[RECORD SET — start]
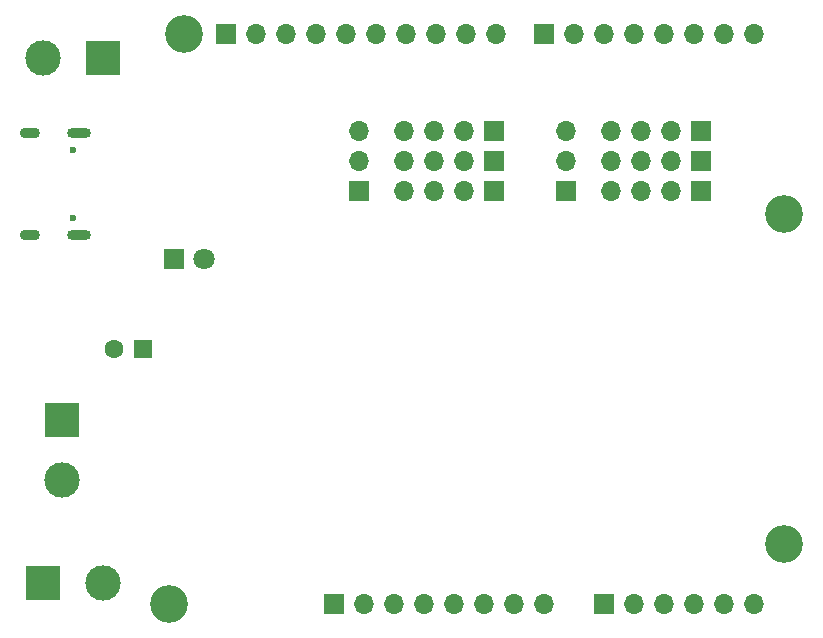
<source format=gbr>
%TF.GenerationSoftware,KiCad,Pcbnew,7.0.1*%
%TF.CreationDate,2023-09-13T21:21:08+01:00*%
%TF.ProjectId,101 PCB,31303120-5043-4422-9e6b-696361645f70,rev?*%
%TF.SameCoordinates,Original*%
%TF.FileFunction,Soldermask,Bot*%
%TF.FilePolarity,Negative*%
%FSLAX46Y46*%
G04 Gerber Fmt 4.6, Leading zero omitted, Abs format (unit mm)*
G04 Created by KiCad (PCBNEW 7.0.1) date 2023-09-13 21:21:08*
%MOMM*%
%LPD*%
G01*
G04 APERTURE LIST*
%ADD10R,1.700000X1.700000*%
%ADD11O,1.700000X1.700000*%
%ADD12C,0.600000*%
%ADD13O,2.000000X0.900000*%
%ADD14O,1.700000X0.900000*%
%ADD15R,1.600000X1.600000*%
%ADD16C,1.600000*%
%ADD17R,3.000000X3.000000*%
%ADD18C,3.000000*%
%ADD19R,1.800000X1.800000*%
%ADD20C,1.800000*%
%ADD21C,3.200000*%
G04 APERTURE END LIST*
D10*
%TO.C,J106*%
X166630000Y-75750000D03*
D11*
X164090000Y-75750000D03*
X161550000Y-75750000D03*
X159010000Y-75750000D03*
%TD*%
D12*
%TO.C,J101*%
X113480000Y-74810000D03*
X113480000Y-80590000D03*
D13*
X113970000Y-73375000D03*
X113970000Y-82025000D03*
D14*
X109800000Y-73375000D03*
X109800000Y-82025000D03*
%TD*%
D10*
%TO.C,J108*%
X166630000Y-73210000D03*
D11*
X164090000Y-73210000D03*
X161550000Y-73210000D03*
X159010000Y-73210000D03*
%TD*%
D10*
%TO.C,J1*%
X126460000Y-65001000D03*
D11*
X129000000Y-65001000D03*
X131540000Y-65001000D03*
X134080000Y-65001000D03*
X136620000Y-65001000D03*
X139160000Y-65001000D03*
X141700000Y-65001000D03*
X144240000Y-65001000D03*
X146780000Y-65001000D03*
X149320000Y-65001000D03*
%TD*%
D10*
%TO.C,J109*%
X149090000Y-73210000D03*
D11*
X146550000Y-73210000D03*
X144010000Y-73210000D03*
X141470000Y-73210000D03*
%TD*%
D10*
%TO.C,JP102*%
X137660000Y-78290000D03*
D11*
X137660000Y-75750000D03*
X137660000Y-73210000D03*
%TD*%
D15*
%TO.C,C119*%
X119405113Y-91700000D03*
D16*
X116905113Y-91700000D03*
%TD*%
D10*
%TO.C,J5*%
X158455000Y-113260000D03*
D11*
X160995000Y-113260000D03*
X163535000Y-113260000D03*
X166075000Y-113260000D03*
X168615000Y-113260000D03*
X171155000Y-113260000D03*
%TD*%
D10*
%TO.C,J105*%
X149090000Y-78290000D03*
D11*
X146550000Y-78290000D03*
X144010000Y-78290000D03*
X141470000Y-78290000D03*
%TD*%
D17*
%TO.C,J102*%
X110960000Y-111500000D03*
D18*
X116040000Y-111500000D03*
%TD*%
D10*
%TO.C,J107*%
X149090000Y-75750000D03*
D11*
X146550000Y-75750000D03*
X144010000Y-75750000D03*
X141470000Y-75750000D03*
%TD*%
D10*
%TO.C,J104*%
X166630000Y-78290000D03*
D11*
X164090000Y-78290000D03*
X161550000Y-78290000D03*
X159010000Y-78290000D03*
%TD*%
D10*
%TO.C,J3*%
X153382000Y-65003000D03*
D11*
X155922000Y-65003000D03*
X158462000Y-65003000D03*
X161002000Y-65003000D03*
X163542000Y-65003000D03*
X166082000Y-65003000D03*
X168622000Y-65003000D03*
X171162000Y-65003000D03*
%TD*%
D10*
%TO.C,JP101*%
X155200000Y-78290000D03*
D11*
X155200000Y-75750000D03*
X155200000Y-73210000D03*
%TD*%
D10*
%TO.C,J4*%
X135597000Y-113264000D03*
D11*
X138137000Y-113264000D03*
X140677000Y-113264000D03*
X143217000Y-113264000D03*
X145757000Y-113264000D03*
X148297000Y-113264000D03*
X150837000Y-113264000D03*
X153377000Y-113264000D03*
%TD*%
D17*
%TO.C,J103*%
X116040000Y-67000000D03*
D18*
X110960000Y-67000000D03*
%TD*%
D17*
%TO.C,J110*%
X112500000Y-97710000D03*
D18*
X112500000Y-102790000D03*
%TD*%
D19*
%TO.C,D1*%
X122000000Y-84100000D03*
D20*
X124540000Y-84100000D03*
%TD*%
D21*
%TO.C,A101*%
X121630000Y-113260000D03*
X122900000Y-65000000D03*
X173700000Y-80240000D03*
X173700000Y-108180000D03*
%TD*%
M02*

</source>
[RECORD SET — finish]
INSTRUCTIONS FOR THE TASK: Hand back all the entries exactly, leaving out the pictures.

ANSWER TO THIS EXERCISE:
<source format=gbr>
%TF.GenerationSoftware,KiCad,Pcbnew,7.0.1*%
%TF.CreationDate,2023-09-13T21:21:08+01:00*%
%TF.ProjectId,101 PCB,31303120-5043-4422-9e6b-696361645f70,rev?*%
%TF.SameCoordinates,Original*%
%TF.FileFunction,Soldermask,Bot*%
%TF.FilePolarity,Negative*%
%FSLAX46Y46*%
G04 Gerber Fmt 4.6, Leading zero omitted, Abs format (unit mm)*
G04 Created by KiCad (PCBNEW 7.0.1) date 2023-09-13 21:21:08*
%MOMM*%
%LPD*%
G01*
G04 APERTURE LIST*
%ADD10R,1.700000X1.700000*%
%ADD11O,1.700000X1.700000*%
%ADD12C,0.600000*%
%ADD13O,2.000000X0.900000*%
%ADD14O,1.700000X0.900000*%
%ADD15R,1.600000X1.600000*%
%ADD16C,1.600000*%
%ADD17R,3.000000X3.000000*%
%ADD18C,3.000000*%
%ADD19R,1.800000X1.800000*%
%ADD20C,1.800000*%
%ADD21C,3.200000*%
G04 APERTURE END LIST*
D10*
%TO.C,J106*%
X166630000Y-75750000D03*
D11*
X164090000Y-75750000D03*
X161550000Y-75750000D03*
X159010000Y-75750000D03*
%TD*%
D12*
%TO.C,J101*%
X113480000Y-74810000D03*
X113480000Y-80590000D03*
D13*
X113970000Y-73375000D03*
X113970000Y-82025000D03*
D14*
X109800000Y-73375000D03*
X109800000Y-82025000D03*
%TD*%
D10*
%TO.C,J108*%
X166630000Y-73210000D03*
D11*
X164090000Y-73210000D03*
X161550000Y-73210000D03*
X159010000Y-73210000D03*
%TD*%
D10*
%TO.C,J1*%
X126460000Y-65001000D03*
D11*
X129000000Y-65001000D03*
X131540000Y-65001000D03*
X134080000Y-65001000D03*
X136620000Y-65001000D03*
X139160000Y-65001000D03*
X141700000Y-65001000D03*
X144240000Y-65001000D03*
X146780000Y-65001000D03*
X149320000Y-65001000D03*
%TD*%
D10*
%TO.C,J109*%
X149090000Y-73210000D03*
D11*
X146550000Y-73210000D03*
X144010000Y-73210000D03*
X141470000Y-73210000D03*
%TD*%
D10*
%TO.C,JP102*%
X137660000Y-78290000D03*
D11*
X137660000Y-75750000D03*
X137660000Y-73210000D03*
%TD*%
D15*
%TO.C,C119*%
X119405113Y-91700000D03*
D16*
X116905113Y-91700000D03*
%TD*%
D10*
%TO.C,J5*%
X158455000Y-113260000D03*
D11*
X160995000Y-113260000D03*
X163535000Y-113260000D03*
X166075000Y-113260000D03*
X168615000Y-113260000D03*
X171155000Y-113260000D03*
%TD*%
D10*
%TO.C,J105*%
X149090000Y-78290000D03*
D11*
X146550000Y-78290000D03*
X144010000Y-78290000D03*
X141470000Y-78290000D03*
%TD*%
D17*
%TO.C,J102*%
X110960000Y-111500000D03*
D18*
X116040000Y-111500000D03*
%TD*%
D10*
%TO.C,J107*%
X149090000Y-75750000D03*
D11*
X146550000Y-75750000D03*
X144010000Y-75750000D03*
X141470000Y-75750000D03*
%TD*%
D10*
%TO.C,J104*%
X166630000Y-78290000D03*
D11*
X164090000Y-78290000D03*
X161550000Y-78290000D03*
X159010000Y-78290000D03*
%TD*%
D10*
%TO.C,J3*%
X153382000Y-65003000D03*
D11*
X155922000Y-65003000D03*
X158462000Y-65003000D03*
X161002000Y-65003000D03*
X163542000Y-65003000D03*
X166082000Y-65003000D03*
X168622000Y-65003000D03*
X171162000Y-65003000D03*
%TD*%
D10*
%TO.C,JP101*%
X155200000Y-78290000D03*
D11*
X155200000Y-75750000D03*
X155200000Y-73210000D03*
%TD*%
D10*
%TO.C,J4*%
X135597000Y-113264000D03*
D11*
X138137000Y-113264000D03*
X140677000Y-113264000D03*
X143217000Y-113264000D03*
X145757000Y-113264000D03*
X148297000Y-113264000D03*
X150837000Y-113264000D03*
X153377000Y-113264000D03*
%TD*%
D17*
%TO.C,J103*%
X116040000Y-67000000D03*
D18*
X110960000Y-67000000D03*
%TD*%
D17*
%TO.C,J110*%
X112500000Y-97710000D03*
D18*
X112500000Y-102790000D03*
%TD*%
D19*
%TO.C,D1*%
X122000000Y-84100000D03*
D20*
X124540000Y-84100000D03*
%TD*%
D21*
%TO.C,A101*%
X121630000Y-113260000D03*
X122900000Y-65000000D03*
X173700000Y-80240000D03*
X173700000Y-108180000D03*
%TD*%
M02*

</source>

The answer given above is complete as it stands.